Our examination was conducted in accordance with the standards of the Public Company Accounting Oversight Board (United States) and in accordance with attestation standards established by the American Institute of Certified Public Accountants to obtain reasonable assurance and, accordingly, included examining, on a test basis, evidence about the Company’s compliance with the Servicing Criteria and performing such other procedures as we considered necessary in the circumstances. Our examination included testing selected asset-backed transactions and securities that comprise the Platform, testing selected servicing activities related to the Platform, and determining whether the Company processed those selected transactions and performed those selected activities in compliance with the Servicing Criteria. Furthermore, our procedures were limited to the selected transactions and servicing activities performed by the Company during the period covered by this report. Our procedures were not designed to determine whether errors may have occurred either prior to or subsequent to our tests that may have affected the balances or amounts calculated or reported by the Company during the period covered by this report for the selected transactions or any other transactions. We believe that our examination provides a reasonable basis for our opinion. Our examination does not provide a legal determination on the Company’s compliance with the Servicing Criteria.
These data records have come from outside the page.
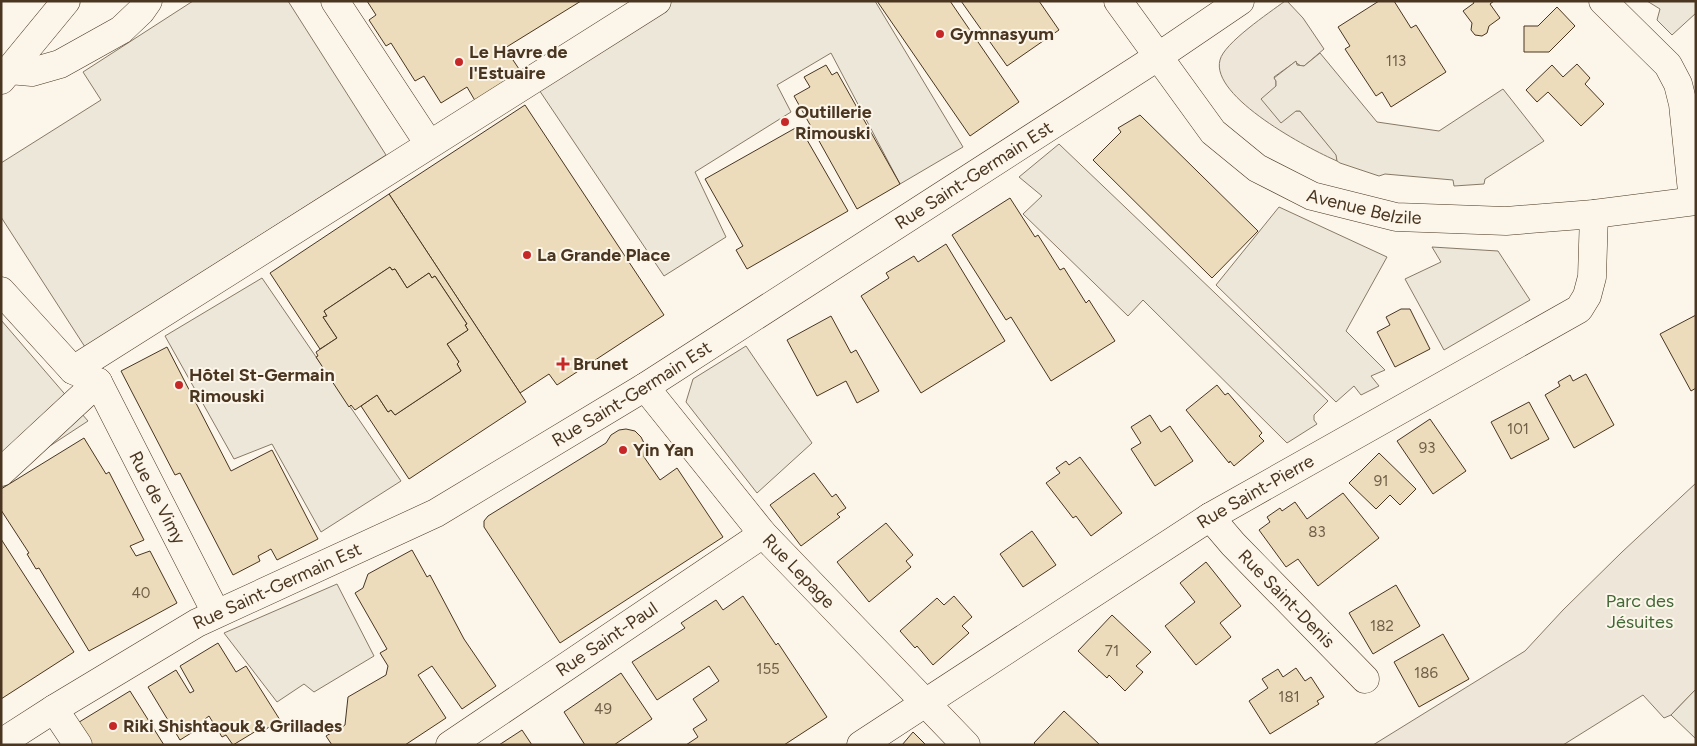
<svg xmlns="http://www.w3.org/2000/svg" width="1697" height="746" font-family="Figtree,sans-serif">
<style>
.green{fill:#ede6d9;stroke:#887966}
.parking{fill:#ede7d9;stroke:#887966}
.building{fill:#ecdcbc;stroke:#4a3520}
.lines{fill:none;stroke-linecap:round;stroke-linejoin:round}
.minor-casing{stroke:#4a3520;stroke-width:29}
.major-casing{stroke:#4a3520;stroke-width:29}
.minor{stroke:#fbf6e9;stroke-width:28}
.major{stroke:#fbf6e9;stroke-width:28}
.poi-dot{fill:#c62828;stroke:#fbf6e9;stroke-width:2}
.labels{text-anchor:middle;stroke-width:4;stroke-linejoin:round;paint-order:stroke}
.number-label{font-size:15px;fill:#725f47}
.poi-label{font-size:18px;font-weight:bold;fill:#4a3520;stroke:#fbf6e9;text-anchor:start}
.street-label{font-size:18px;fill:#4a3520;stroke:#fbf6e9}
.park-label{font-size:18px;fill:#436837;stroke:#fbf6e9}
</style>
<rect width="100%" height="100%" fill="#fbf6e9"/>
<!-- green -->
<g class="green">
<path d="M1285,1H1287L1303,18L1324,49L1304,66H1301L1295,62L1274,77L1276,81V86L1296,111H1300L1337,155V161C1309,149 1210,97 1220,60C1224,43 1269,13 1285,1Z"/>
<polygon points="1696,483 1696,689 1671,715 1664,718 1643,695 1563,745 1373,745 1525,651 1563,610 1622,552"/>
</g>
<!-- parking -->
<g class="parking">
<polygon points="193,1 288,1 386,155 85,347 1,217 1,163 101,100 83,72"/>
<polygon points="633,1 875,1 963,147 900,184 831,53 777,85 791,112 695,172 726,237 664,276 525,69"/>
<polygon points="1647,1 1696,1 1696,13 1672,35 1657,20 1660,9"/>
<polygon points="1320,53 1377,122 1439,131 1503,89 1544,141 1485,179 1484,184 1454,186 1453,180 1385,174 1379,176 1340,163 1337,161 1336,155 1300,111 1296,111 1281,123 1261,99 1276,86 1276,81 1274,78 1296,61 1297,65 1304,66"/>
<polygon points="1059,144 1328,401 1314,415 1314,420 1317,424 1287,443 1143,300 1128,316 1023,214 1042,196 1019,177"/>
<polygon points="1279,207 1387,257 1346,331 1385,370 1371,376 1379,386 1361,395 1354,386 1336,402 1216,285"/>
<polygon points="1432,247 1498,251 1530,300 1444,350 1405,279 1441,262"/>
<polygon points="262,278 401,481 321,532 272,444 234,459 165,336"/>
<polygon points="1,320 88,421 1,478"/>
<polygon points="746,346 812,443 757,493 686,402 693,379"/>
<polygon points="337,584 374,656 314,692 304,684 277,702 224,633"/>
<polygon points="1696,689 1696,739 1671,715"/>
</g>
<!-- building -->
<g class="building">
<polygon points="367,1 581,1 505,48 523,75 477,104 467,87 441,103 424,76 415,81 391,43 386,46 369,20 376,15"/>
<polygon points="877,1 950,1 1019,102 970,136"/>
<polygon points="961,1 1039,1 1059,30 1007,66"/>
<polygon points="1379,1 1394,1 1411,28 1416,25 1446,72 1391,107 1382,92 1376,96 1345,49 1350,46 1338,27"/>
<polygon points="1473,1 1494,1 1490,4 1500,18 1489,26 1487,33 1482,36 1475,35 1471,30 1472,23 1463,11 1474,3"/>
<polygon points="1557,7 1575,26 1549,52 1524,52 1524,26 1538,26"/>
<polygon points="1577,64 1590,78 1585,84 1604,104 1581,126 1548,92 1537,102 1526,90 1552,65 1563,77"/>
<polygon points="826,65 832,75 837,72 900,184 857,209 794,96 810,87 804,77"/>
<polygon points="525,105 664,315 557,385 549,374 520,393 389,194"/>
<polygon points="1140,115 1258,231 1212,278 1093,160 1121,132 1118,128"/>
<polygon points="799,126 848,211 747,269 736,250 743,246 705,179"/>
<polygon points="389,194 526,402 409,479 361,406 377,395 388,412 391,410 395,415 461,371 457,364 459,362 447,344 468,330 465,325 467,324 435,276 432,278 429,273 407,288 395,269 392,270 390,267 324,311 327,316 323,317 337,338 320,349 270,273"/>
<polygon points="1010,198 1035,237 1038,235 1060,270 1064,268 1086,303 1089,300 1115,341 1051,381 1011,317 1006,320 952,235"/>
<polygon points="946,244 1005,341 921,393 861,296 889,278 886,273 914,256 918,262"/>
<polygon points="390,267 392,270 395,269 407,288 429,273 432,278 435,276 467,324 465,325 468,330 447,344 459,362 457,364 461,371 395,415 391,410 388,412 377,395 355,410 351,405 349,407 316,357 318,356 316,352 337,338 323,317 327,316 324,311"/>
<polygon points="1401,309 1410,309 1430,349 1395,367 1377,332 1390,325 1386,317"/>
<polygon points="1696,315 1696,388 1691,391 1660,334"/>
<polygon points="831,316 851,353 856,350 879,391 857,403 846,381 817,396 787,340"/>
<polygon points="167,347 231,471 272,450 318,539 277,560 271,549 258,556 260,561 233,575 180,473 175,475 121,371"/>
<polygon points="1586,374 1614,425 1574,448 1545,395 1560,386 1558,382 1570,375 1573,381"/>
<polygon points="1217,385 1225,395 1228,393 1262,433 1259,436 1264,441 1234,466 1230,461 1229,463 1186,410"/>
<polygon points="1529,402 1549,439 1511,459 1491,422"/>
<polygon points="1150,415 1161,432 1170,426 1193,461 1155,486 1131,449 1141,443 1131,427"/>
<polygon points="1430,419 1466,471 1433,494 1397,441"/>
<polygon points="626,429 635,431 641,437 645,445 644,457 660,480 677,468 723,537 560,643 484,527 484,521 488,516 606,443 611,435 619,430"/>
<polygon points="84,438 106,474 109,472 144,540 130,546 136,556 150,551 177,603 89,651 39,568 36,569 27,554 29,553 1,510 1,489"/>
<polygon points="1379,453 1416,489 1400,505 1390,495 1376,509 1349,483"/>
<polygon points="1080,457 1122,513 1091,536 1076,516 1073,518 1046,483 1060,473 1056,468 1066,461 1069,465"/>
<polygon points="814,473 832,497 836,494 846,508 837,514 840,517 801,546 770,505"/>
<polygon points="1343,493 1379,538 1318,586 1298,559 1286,567 1259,530 1270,522 1267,517 1280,508 1282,511 1295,502 1307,519"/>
<polygon points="886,523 913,555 906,561 911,567 869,602 837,562"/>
<polygon points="1032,531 1056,565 1023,587 1000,554"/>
<polygon points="1,539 74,652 1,699"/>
<polygon points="412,550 427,577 430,575 464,639 496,686 462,709 432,666 418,675 446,718 405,745 332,745 326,736 345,725 348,697 386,675 388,666 380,653 387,649 355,593 363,588 368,574"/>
<polygon points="1206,562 1241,606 1220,623 1231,637 1196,665 1165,626 1195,602 1180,583"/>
<polygon points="1396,585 1420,626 1373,654 1349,613"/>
<polygon points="743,596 776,645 778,643 827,717 784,745 686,745 698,737 693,729 707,720 693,699 719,681 709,666 657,700 632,662 685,628 681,623 716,600 723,610"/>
<polygon points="954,596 972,617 962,626 969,633 933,665 917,646 915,648 900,631 937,598 944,605"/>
<polygon points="1112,615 1151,652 1136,666 1143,672 1125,691 1109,675 1107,678 1078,651"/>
<polygon points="1443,634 1469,679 1419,707 1394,662"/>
<polygon points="218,643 236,672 246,666 280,720 263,731 261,728 233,745 226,735 222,737 209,716 205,719 207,723 180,740 148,687 176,670 190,693 194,691 180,666"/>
<polygon points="1296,668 1305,681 1311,677 1324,697 1317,701 1319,704 1270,734 1249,701 1268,688 1262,679 1278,669 1283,677"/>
<polygon points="621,673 652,719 614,745 585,745 564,712"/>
<polygon points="130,691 164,745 89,745 76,724"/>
<polygon points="1064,711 1100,745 1036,745 1034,743"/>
<polygon points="522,730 532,745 499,745"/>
<polygon points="913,732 926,745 902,745"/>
</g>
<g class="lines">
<defs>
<g id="minor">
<polyline points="335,1 429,144"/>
<path id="s1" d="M1118,1L1213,132L1257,168L1312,196L1396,217L1506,221L1594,214L1696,201"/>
<polyline points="1603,1 1668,65 1678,84 1683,104 1693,201"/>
<polyline points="9,70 32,72 60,64 121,30 141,11 148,1"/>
<polyline points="1,291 73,370 90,378"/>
<polyline points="73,370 657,1"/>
<path id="s2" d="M98,382L216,613"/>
<path id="s3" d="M645,387L763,534L966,745"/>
<polyline points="1,472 98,382"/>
<path id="s4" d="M1210,517L1233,544L1365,679"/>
<polyline points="54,709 78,745"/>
<path id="s5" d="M1,743L54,709L197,623L436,513L645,387L1159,56L1240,1"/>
<path id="s6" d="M450,745L763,534"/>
<path id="s7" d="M861,745L1210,517L1579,309L1587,296L1592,277L1594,214"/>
</g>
<polyline id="major" points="1,80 66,1"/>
</defs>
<!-- minor casing -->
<use href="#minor" class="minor-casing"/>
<!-- major casing -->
<use href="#major" class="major-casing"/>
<!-- minor -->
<use href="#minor" class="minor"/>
<!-- major -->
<use href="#major" class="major"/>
</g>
<!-- markers -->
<g class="poi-dot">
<circle cx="940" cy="34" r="5"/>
<circle cx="459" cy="62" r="5"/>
<circle cx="785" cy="122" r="5"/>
<circle cx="527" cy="255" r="5"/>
<path d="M560.5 356.5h5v5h5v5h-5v5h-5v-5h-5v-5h5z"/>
<circle cx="179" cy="385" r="5"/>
<circle cx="623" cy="450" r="5"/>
<circle cx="113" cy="726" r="5"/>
</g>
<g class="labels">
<!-- number labels -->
<g class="number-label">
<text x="1396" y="66">113</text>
<text x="1518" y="434">101</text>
<text x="1427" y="453">93</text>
<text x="1381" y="486">91</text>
<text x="1317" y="537">83</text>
<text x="141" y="598">40</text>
<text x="1382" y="631">182</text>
<text x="1112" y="656">71</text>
<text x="768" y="674">155</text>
<text x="1426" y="678">186</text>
<text x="1289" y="702">181</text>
<text x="603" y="714">49</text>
</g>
<!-- poi labels -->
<g class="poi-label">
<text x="950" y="40">Gymnasyum</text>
<text x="469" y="58">Le Havre de<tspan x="469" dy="21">l'Estuaire</tspan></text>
<text x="795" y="118">Outillerie<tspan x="795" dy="21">Rimouski</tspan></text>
<text x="537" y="261">La Grande Place</text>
<text x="573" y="370">Brunet</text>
<text x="189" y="381">Hôtel St-Germain<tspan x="189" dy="21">Rimouski</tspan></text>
<text x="633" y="456">Yin Yan</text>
<text x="123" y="732">Riki Shishtaouk &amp; Grillades</text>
</g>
<!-- street labels -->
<g class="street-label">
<text dy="6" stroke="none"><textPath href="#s5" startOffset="1128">Rue Saint-Germain Est</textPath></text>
<text dy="6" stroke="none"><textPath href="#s1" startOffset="334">Avenue Belzile</textPath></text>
<text dy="6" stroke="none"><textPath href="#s5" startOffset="722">Rue Saint-Germain Est</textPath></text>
<text dy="6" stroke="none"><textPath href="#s7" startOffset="469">Rue Saint-Pierre</textPath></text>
<text dy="6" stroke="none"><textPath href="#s2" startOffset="130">Rue de Vimy</textPath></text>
<text dy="6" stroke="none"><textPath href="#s3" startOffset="240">Rue Lepage</textPath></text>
<text dy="6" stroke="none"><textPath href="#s5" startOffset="318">Rue Saint-Germain Est</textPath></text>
<text dy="6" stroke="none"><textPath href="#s4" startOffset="112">Rue Saint-Denis</textPath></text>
<text dy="6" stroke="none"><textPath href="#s6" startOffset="189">Rue Saint-Paul</textPath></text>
</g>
<!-- park labels -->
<g class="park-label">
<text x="1640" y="607">Parc des<tspan x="1640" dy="21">Jésuites</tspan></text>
</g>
</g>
<!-- border -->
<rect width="1697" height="746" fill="none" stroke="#4a3520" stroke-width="5"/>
</svg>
As described in the accompanying Report on Assessment of Compliance with Servicing Criteria, for servicing criteria 1122(d)(2)(i), the Company has engaged various vendors to perform the activities required by these servicing criteria. The Company has determined that none of these vendors is considered a “servicer” as defined in Item 1101(j) of Regulation AB, and the Company has elected to take responsibility for assessing compliance with the servicing criteria applicable to each vendor as permitted by the SEC’s Compliance and Disclosure Interpretation (C&DI) 200.06, Vendors Engaged by Servicers (C&DI 200.06).

 
 

As permitted by C&DI 200.06, the Company has asserted that it has policies and procedures in place designed to provide reasonable assurance that the vendors’ activities comply in all material respects with the servicing criteria applicable to each vendor. The Company is solely responsible for determining that it meets the SEC requirements to apply C&DI 200.06 for the vendors and related servicing criteria as described in its assertion, and we performed no procedures with respect to the Company’s eligibility to apply C&DI 200.06.

 

In our opinion, management’s assertion that Barclays Bank Delaware complied with the aforementioned Servicing Criteria, including servicing criteria 1122(d)(2)(i) for which compliance is determined based on C&DI 200.06 as described above, as of and for the year ended December 31, 2017 is fairly stated, in all material respects.